For the widespread application of this framework, I’ve used the three phases of the AI development cycle and three main data labeling functions as the basis for decision-making. Along with explaining the sophistication levels of the functions in each phase of the development cycle, the framework also provides the ballpark budgets to simplify category assessment for decision-makers.

Decision framework for data labeling strategy table

I’ve already established the complexity of the data labeling setup process and the reality of the budgets involved in data labeling. Let us now dive into the functions:

  • Annotation infrastructure
  • Workforce options
  • End-to-end (E2E) project management

The sophistication of these functions depends on the volume of the data collected for annotations and the number of human annotators required. For example, depending on the data volume, the annotation tooling can be 100% manual or very sophisticated with various auto-validation checks or ML assistance to minimize human errors and ensure higher data throughputs.

The workforce can be 100% internally-sourced or outsourced to low-cost countries, depending on data volumes selected for annotations. A hybrid multi-vendor option is more useful when annotator requirements exceed 1000.

Efficient project management of 10s vs. 1000s of human annotators produces very different problems. The former does not require any complex project management, but the latter requires sophisticated software to train annotators, allocate labeling tasks, track performance on the accuracy, speed, consistency and more. It is very similar to monitoring an assembly line.

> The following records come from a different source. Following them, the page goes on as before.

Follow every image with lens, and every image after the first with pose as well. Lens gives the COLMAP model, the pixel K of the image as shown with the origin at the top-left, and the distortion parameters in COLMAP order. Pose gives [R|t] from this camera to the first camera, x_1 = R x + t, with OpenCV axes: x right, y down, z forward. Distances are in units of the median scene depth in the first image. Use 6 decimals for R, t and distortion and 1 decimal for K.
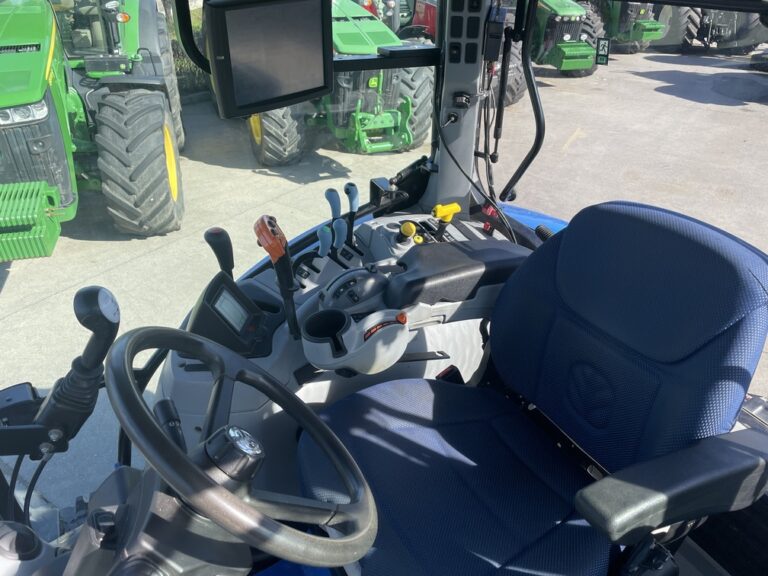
lens RADIAL K [[582.4, 0, 378.6], [0, 582.4, 291.3], [0, 0, 1]] dist [0.082118, -0.113245]
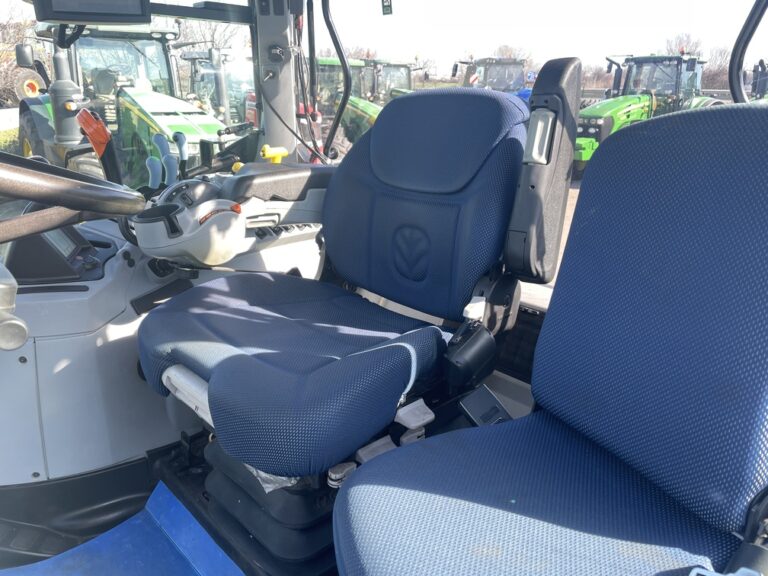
lens RADIAL K [[582.4, 0, 381.8], [0, 582.4, 289.9], [0, 0, 1]] dist [0.082118, -0.113245]
pose [[0.963106, -0.084518, 0.255505, 0.008404], [0.131167, 0.976425, -0.171435, 0.302832], [-0.234992, 0.198624, 0.951487, -0.026893]]
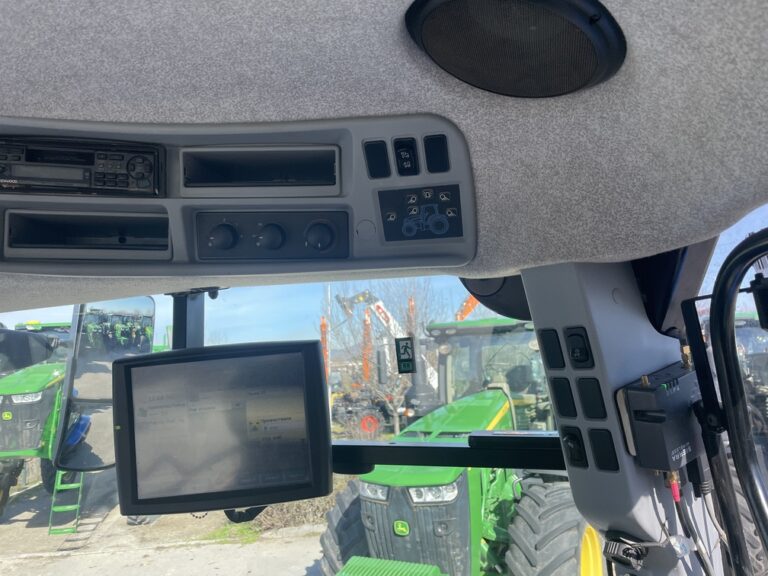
lens RADIAL K [[590.0, 0, 383.7], [0, 590.0, 279.9], [0, 0, 1]] dist [0.059240, -0.093908]
pose [[0.712025, -0.143020, -0.687434, 0.317352], [-0.308401, 0.815844, -0.489169, -0.190402], [0.630800, 0.560306, 0.536794, 0.466579]]
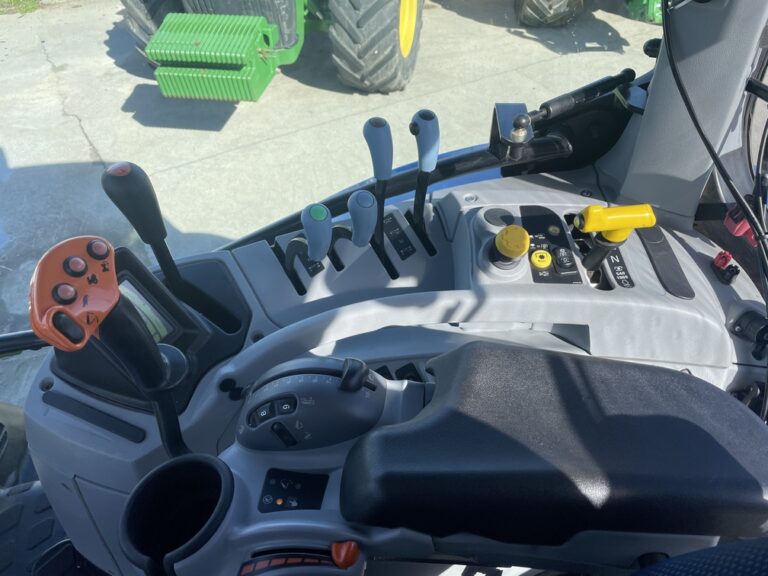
lens RADIAL K [[582.4, 0, 381.9], [0, 582.4, 283.2], [0, 0, 1]] dist [0.082118, -0.113245]
pose [[0.895122, 0.276426, -0.349779, 0.118467], [-0.197354, 0.949201, 0.245090, -0.154814], [0.399760, -0.150355, 0.904204, 0.508897]]
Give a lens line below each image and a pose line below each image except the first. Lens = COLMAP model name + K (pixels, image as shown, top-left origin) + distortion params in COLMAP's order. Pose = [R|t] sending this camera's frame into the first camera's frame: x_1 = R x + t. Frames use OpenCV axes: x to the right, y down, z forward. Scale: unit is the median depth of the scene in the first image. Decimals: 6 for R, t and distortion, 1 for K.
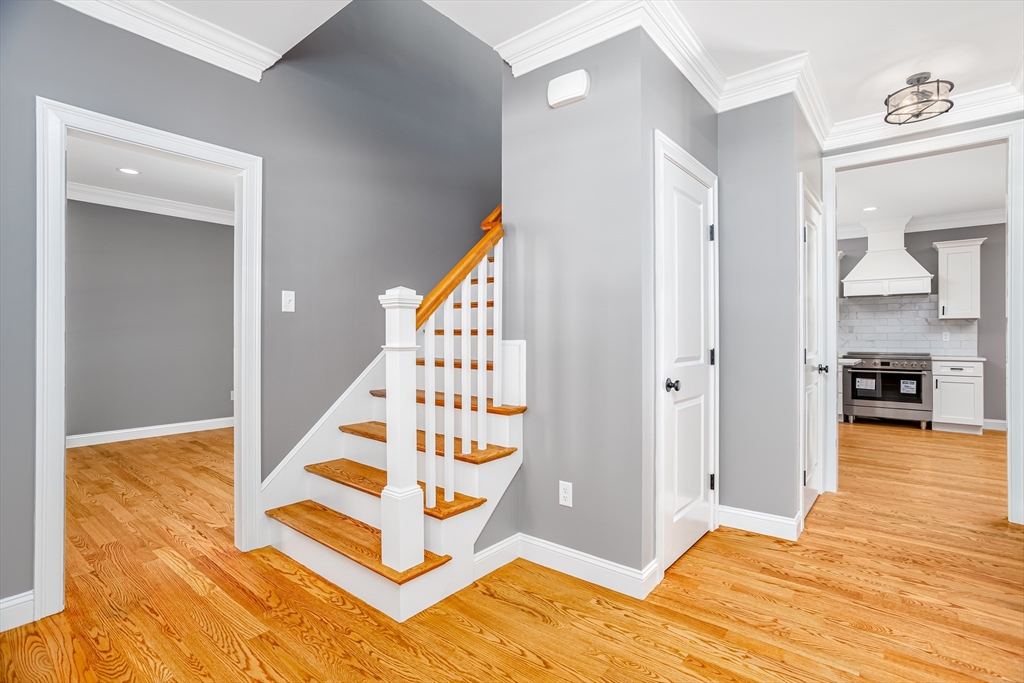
lens RADIAL K [[495.7, 0, 512.6], [0, 495.7, 333.9], [0, 0, 1]] dist [-0.041117, 0.018895]
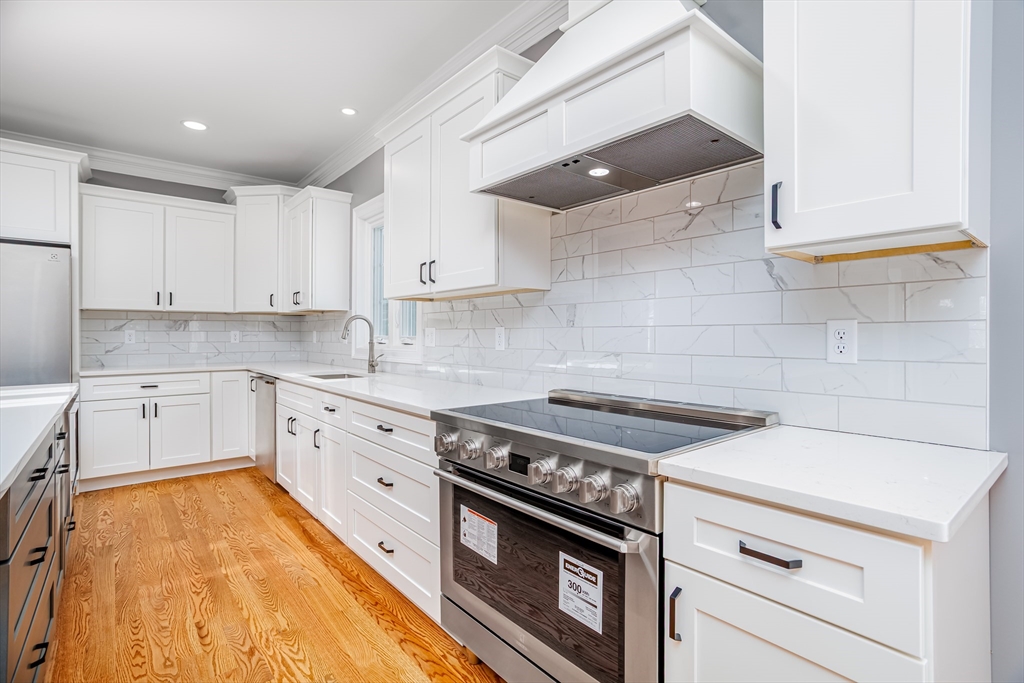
lens RADIAL K [[495.7, 0, 516.9], [0, 495.7, 335.3], [0, 0, 1]] dist [-0.041117, 0.018895]
pose [[0.982232, -0.001687, -0.187663, 0.821646], [0.002340, 0.999992, 0.003254, 0.001694], [0.187656, -0.003635, 0.982228, 0.790699]]
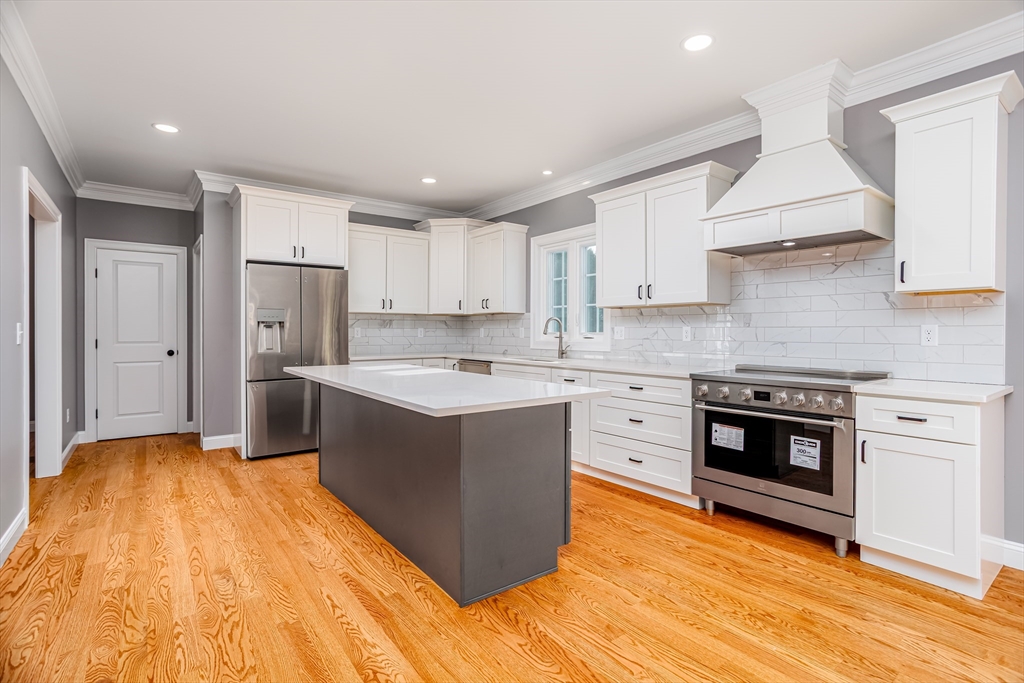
lens RADIAL K [[495.7, 0, 514.3], [0, 495.7, 337.0], [0, 0, 1]] dist [-0.041117, 0.018895]
pose [[0.974726, 0.002063, -0.223393, 0.656805], [0.000829, 0.999917, 0.012850, 0.001296], [0.223401, -0.012711, 0.974644, 0.522491]]
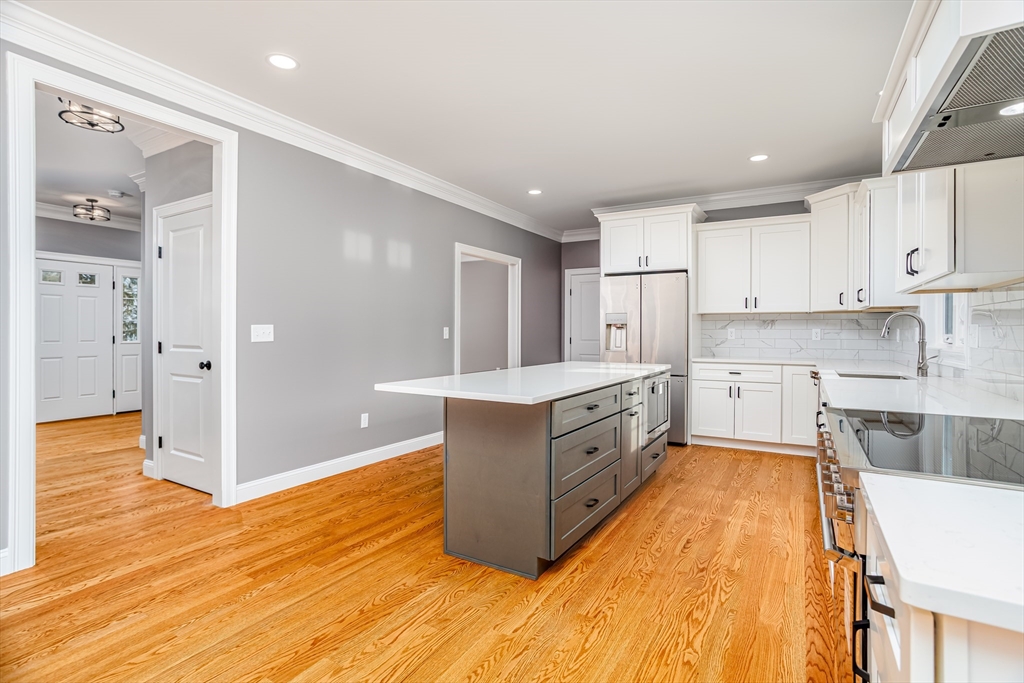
lens RADIAL K [[495.7, 0, 517.5], [0, 495.7, 338.4], [0, 0, 1]] dist [-0.041117, 0.018895]
pose [[0.156892, 0.012813, -0.987533, 0.974077], [0.000612, 0.999914, 0.013070, 0.001058], [0.987616, -0.002655, 0.156870, 0.838846]]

Leverage TELUS Digital’s AI Data Solutions

This decision framework is compatible with the requirements of most ML teams. However, other critical factors like data security and automation influence labeling strategies, adding an extra layer of complexity to this otherwise simple framework.

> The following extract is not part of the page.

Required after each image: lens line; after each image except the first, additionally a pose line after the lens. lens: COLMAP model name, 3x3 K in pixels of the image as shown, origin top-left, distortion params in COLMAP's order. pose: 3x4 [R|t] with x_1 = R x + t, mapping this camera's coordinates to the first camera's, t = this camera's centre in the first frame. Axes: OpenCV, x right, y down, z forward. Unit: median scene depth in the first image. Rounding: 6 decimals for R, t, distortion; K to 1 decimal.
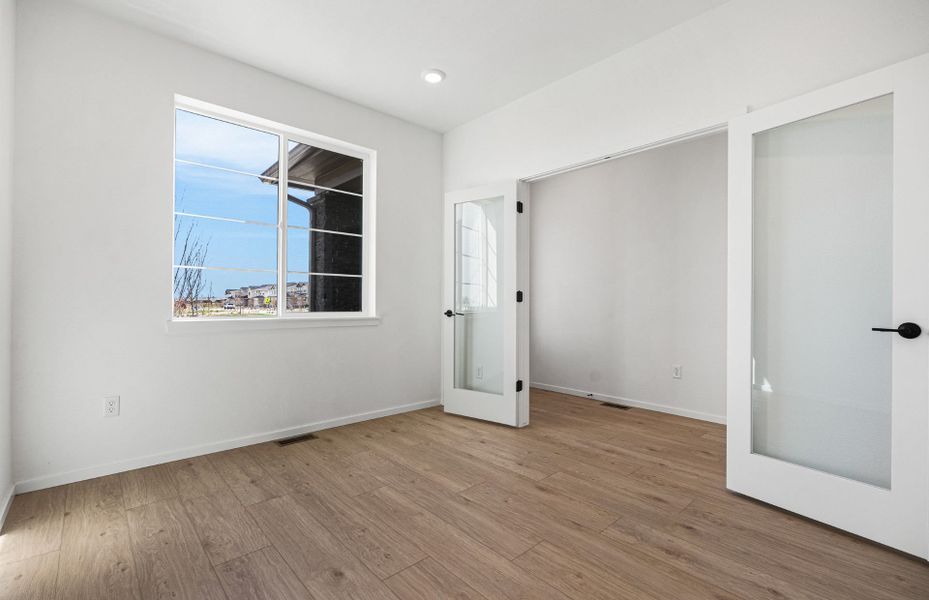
lens RADIAL K [[411.9, 0, 464.5], [0, 411.9, 300.0], [0, 0, 1]] dist [-0.002454, -0.000276]
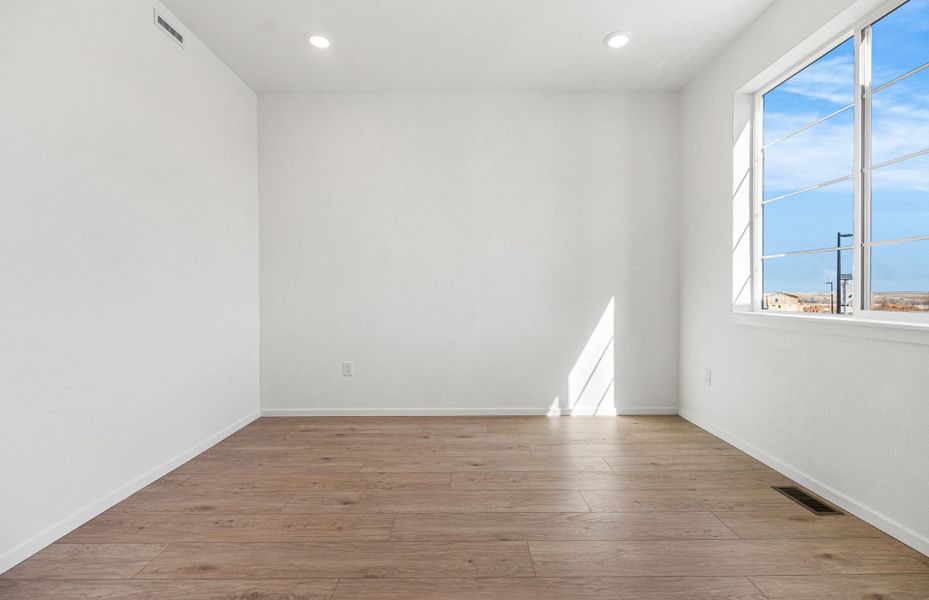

Based on this realistic framework, TELUS Digital has built a sophisticated and secure suite of annotation infrastructure and workforce solutions to help small, mid-sized and large companies seamlessly power their data pipelines for the faster development of AI applications.

I hope this framework will help the industry players avoid pitfalls that come with incorrect data labeling architecture decisions due to common misbeliefs, helping the ML community build highly accurate AI models faster than ever.